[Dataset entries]
════════════════════

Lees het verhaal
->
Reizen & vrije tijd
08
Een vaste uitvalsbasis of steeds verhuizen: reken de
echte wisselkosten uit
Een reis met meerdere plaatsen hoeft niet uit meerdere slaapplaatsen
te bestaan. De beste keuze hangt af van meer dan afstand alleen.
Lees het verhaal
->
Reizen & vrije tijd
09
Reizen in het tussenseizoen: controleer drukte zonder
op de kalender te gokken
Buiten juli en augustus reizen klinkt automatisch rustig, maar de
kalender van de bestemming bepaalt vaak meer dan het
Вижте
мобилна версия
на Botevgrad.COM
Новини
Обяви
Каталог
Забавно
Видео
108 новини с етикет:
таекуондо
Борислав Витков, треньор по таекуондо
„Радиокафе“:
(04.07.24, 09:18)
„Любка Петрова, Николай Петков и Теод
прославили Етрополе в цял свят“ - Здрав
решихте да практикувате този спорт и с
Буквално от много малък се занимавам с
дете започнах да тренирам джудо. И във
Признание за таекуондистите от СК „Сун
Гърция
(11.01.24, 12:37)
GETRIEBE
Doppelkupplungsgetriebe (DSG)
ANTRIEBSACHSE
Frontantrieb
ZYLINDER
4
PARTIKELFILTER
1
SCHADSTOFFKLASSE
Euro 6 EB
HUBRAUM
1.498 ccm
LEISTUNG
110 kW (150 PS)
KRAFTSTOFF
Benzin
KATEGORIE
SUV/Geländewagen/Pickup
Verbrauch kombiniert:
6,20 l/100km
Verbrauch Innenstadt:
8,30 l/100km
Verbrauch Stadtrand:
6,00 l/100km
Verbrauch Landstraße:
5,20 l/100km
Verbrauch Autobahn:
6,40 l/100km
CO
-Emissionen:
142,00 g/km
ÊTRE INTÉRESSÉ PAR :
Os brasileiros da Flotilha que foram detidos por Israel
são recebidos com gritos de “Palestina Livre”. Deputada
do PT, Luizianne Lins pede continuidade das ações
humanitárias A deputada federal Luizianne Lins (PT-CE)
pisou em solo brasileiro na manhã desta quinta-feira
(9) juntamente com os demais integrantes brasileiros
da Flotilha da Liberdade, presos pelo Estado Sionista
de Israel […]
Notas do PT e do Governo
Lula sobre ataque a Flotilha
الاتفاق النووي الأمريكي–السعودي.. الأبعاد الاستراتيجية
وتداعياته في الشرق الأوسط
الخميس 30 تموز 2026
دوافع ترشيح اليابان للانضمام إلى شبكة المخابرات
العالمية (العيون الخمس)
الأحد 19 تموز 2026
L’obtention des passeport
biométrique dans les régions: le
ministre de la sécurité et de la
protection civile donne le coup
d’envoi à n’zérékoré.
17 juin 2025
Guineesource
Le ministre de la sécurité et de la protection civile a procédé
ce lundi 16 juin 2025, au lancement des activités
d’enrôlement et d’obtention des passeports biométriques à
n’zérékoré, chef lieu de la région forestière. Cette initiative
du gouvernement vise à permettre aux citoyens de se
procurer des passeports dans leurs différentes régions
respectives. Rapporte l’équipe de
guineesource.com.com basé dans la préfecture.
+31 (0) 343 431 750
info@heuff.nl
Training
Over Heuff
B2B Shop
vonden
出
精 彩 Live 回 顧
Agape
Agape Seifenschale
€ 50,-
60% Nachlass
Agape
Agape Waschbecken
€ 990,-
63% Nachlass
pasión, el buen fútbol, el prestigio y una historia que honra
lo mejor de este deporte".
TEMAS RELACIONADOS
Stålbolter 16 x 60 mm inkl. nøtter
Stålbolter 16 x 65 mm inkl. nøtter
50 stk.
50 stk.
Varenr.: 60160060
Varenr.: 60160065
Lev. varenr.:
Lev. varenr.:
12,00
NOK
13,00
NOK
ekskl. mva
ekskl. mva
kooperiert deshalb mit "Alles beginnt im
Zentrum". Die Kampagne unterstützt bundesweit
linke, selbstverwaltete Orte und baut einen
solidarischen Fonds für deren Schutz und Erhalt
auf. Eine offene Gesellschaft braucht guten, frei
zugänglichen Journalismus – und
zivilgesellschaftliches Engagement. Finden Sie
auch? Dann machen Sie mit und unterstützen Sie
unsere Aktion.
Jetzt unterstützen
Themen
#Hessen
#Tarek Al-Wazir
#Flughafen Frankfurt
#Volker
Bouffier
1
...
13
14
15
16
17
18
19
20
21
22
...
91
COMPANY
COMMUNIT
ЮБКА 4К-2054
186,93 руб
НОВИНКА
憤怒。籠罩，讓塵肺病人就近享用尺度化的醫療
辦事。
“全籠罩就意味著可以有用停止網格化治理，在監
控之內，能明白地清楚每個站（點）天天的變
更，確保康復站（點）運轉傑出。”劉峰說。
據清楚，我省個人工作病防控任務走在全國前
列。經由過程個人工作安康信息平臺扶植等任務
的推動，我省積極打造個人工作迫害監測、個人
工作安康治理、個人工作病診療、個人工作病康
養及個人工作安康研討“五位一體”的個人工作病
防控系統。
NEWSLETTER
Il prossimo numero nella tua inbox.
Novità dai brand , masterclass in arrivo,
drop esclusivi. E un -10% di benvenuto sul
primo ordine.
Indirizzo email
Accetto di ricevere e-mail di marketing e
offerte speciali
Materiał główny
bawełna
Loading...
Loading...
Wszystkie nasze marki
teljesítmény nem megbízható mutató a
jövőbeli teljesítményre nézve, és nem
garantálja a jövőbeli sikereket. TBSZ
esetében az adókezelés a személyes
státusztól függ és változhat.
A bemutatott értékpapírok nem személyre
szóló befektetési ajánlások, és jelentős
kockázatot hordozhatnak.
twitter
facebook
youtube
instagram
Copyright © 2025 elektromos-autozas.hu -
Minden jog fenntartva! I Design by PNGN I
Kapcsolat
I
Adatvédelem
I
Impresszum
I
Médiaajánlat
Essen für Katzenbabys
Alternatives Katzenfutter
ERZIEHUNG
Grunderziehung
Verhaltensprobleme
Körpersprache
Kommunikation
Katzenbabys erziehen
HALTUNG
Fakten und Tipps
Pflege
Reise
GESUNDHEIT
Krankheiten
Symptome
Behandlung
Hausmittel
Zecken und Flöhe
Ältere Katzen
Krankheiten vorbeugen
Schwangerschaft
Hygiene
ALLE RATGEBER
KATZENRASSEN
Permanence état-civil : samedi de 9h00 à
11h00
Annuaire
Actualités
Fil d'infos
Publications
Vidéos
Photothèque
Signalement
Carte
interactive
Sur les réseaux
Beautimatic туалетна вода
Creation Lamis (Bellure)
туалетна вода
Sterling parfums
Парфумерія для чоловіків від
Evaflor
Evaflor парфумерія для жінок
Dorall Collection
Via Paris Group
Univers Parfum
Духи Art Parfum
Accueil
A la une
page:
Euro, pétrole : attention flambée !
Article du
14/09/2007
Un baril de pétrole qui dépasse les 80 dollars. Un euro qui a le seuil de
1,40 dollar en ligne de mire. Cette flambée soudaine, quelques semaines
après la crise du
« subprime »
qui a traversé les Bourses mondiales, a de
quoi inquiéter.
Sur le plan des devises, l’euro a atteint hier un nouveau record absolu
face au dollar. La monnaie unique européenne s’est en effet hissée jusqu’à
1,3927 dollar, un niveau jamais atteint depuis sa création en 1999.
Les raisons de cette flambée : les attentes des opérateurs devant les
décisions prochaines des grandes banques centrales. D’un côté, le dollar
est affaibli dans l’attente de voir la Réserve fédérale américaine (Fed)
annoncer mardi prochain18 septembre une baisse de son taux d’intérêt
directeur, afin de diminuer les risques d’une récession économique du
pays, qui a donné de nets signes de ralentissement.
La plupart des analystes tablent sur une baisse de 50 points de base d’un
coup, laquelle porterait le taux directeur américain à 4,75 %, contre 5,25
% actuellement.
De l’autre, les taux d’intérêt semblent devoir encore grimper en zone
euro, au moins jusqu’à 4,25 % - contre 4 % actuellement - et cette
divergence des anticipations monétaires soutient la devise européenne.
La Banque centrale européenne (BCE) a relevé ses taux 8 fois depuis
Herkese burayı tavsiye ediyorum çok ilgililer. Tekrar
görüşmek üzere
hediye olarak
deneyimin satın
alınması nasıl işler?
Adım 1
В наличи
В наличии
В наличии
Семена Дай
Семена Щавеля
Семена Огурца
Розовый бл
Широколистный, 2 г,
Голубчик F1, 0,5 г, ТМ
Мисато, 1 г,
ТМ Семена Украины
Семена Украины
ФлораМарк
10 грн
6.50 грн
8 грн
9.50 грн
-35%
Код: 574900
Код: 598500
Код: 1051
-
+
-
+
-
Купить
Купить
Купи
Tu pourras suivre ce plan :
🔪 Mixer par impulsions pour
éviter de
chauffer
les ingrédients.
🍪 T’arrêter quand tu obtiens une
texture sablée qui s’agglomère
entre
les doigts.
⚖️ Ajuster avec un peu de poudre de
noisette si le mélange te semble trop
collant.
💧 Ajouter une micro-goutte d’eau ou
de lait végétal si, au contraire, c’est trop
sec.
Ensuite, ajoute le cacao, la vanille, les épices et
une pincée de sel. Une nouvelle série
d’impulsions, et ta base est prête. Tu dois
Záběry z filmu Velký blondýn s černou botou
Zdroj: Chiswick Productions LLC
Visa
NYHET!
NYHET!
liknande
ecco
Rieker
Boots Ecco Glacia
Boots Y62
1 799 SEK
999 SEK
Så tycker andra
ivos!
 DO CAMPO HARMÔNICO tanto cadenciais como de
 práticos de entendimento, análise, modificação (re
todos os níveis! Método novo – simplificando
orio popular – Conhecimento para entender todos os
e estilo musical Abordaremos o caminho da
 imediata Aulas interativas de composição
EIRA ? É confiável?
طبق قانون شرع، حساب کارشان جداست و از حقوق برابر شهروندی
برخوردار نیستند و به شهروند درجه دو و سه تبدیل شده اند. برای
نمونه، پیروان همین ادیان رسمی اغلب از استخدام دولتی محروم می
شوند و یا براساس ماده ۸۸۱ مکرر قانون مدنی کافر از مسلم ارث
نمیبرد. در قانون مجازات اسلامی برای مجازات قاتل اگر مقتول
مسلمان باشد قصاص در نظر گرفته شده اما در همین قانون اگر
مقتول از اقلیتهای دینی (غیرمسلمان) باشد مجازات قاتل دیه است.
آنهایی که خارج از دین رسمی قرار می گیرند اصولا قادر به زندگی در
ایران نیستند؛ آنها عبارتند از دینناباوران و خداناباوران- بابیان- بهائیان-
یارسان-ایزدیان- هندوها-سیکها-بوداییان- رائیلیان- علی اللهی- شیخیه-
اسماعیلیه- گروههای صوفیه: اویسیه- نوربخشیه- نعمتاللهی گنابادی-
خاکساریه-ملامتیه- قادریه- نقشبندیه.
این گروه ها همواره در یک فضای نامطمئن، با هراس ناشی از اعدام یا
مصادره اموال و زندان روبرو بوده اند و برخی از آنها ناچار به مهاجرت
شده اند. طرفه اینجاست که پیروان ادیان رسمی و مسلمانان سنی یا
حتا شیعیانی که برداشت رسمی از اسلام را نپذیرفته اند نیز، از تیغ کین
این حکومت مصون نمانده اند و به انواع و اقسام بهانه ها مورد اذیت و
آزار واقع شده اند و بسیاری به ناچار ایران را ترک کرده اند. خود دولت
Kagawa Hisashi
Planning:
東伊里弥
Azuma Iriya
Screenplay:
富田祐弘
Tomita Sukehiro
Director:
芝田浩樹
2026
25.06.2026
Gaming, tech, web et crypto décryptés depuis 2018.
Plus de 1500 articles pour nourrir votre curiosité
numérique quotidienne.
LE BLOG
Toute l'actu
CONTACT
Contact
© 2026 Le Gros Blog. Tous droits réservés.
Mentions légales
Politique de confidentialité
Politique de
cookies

════════════════════

WORK ITEM: Take exactly the lines from the one containing "todos os níveis! Método novo – simplificando" through the one containing "Plus de 1500" in the data above, and output them with nothing added.

OUTPUT OF THE EXERCISE:
todos os níveis! Método novo – simplificando
orio popular – Conhecimento para entender todos os
e estilo musical Abordaremos o caminho da
 imediata Aulas interativas de composição
EIRA ? É confiável?
طبق قانون شرع، حساب کارشان جداست و از حقوق برابر شهروندی
برخوردار نیستند و به شهروند درجه دو و سه تبدیل شده اند. برای
نمونه، پیروان همین ادیان رسمی اغلب از استخدام دولتی محروم می
شوند و یا براساس ماده ۸۸۱ مکرر قانون مدنی کافر از مسلم ارث
نمیبرد. در قانون مجازات اسلامی برای مجازات قاتل اگر مقتول
مسلمان باشد قصاص در نظر گرفته شده اما در همین قانون اگر
مقتول از اقلیتهای دینی (غیرمسلمان) باشد مجازات قاتل دیه است.
آنهایی که خارج از دین رسمی قرار می گیرند اصولا قادر به زندگی در
ایران نیستند؛ آنها عبارتند از دینناباوران و خداناباوران- بابیان- بهائیان-
یارسان-ایزدیان- هندوها-سیکها-بوداییان- رائیلیان- علی اللهی- شیخیه-
اسماعیلیه- گروههای صوفیه: اویسیه- نوربخشیه- نعمتاللهی گنابادی-
خاکساریه-ملامتیه- قادریه- نقشبندیه.
این گروه ها همواره در یک فضای نامطمئن، با هراس ناشی از اعدام یا
مصادره اموال و زندان روبرو بوده اند و برخی از آنها ناچار به مهاجرت
شده اند. طرفه اینجاست که پیروان ادیان رسمی و مسلمانان سنی یا
حتا شیعیانی که برداشت رسمی از اسلام را نپذیرفته اند نیز، از تیغ کین
این حکومت مصون نمانده اند و به انواع و اقسام بهانه ها مورد اذیت و
آزار واقع شده اند و بسیاری به ناچار ایران را ترک کرده اند. خود دولت
Kagawa Hisashi
Planning:
東伊里弥
Azuma Iriya
Screenplay:
富田祐弘
Tomita Sukehiro
Director:
芝田浩樹
2026
25.06.2026
Gaming, tech, web et crypto décryptés depuis 2018.
Plus de 1500 articles pour nourrir votre curiosité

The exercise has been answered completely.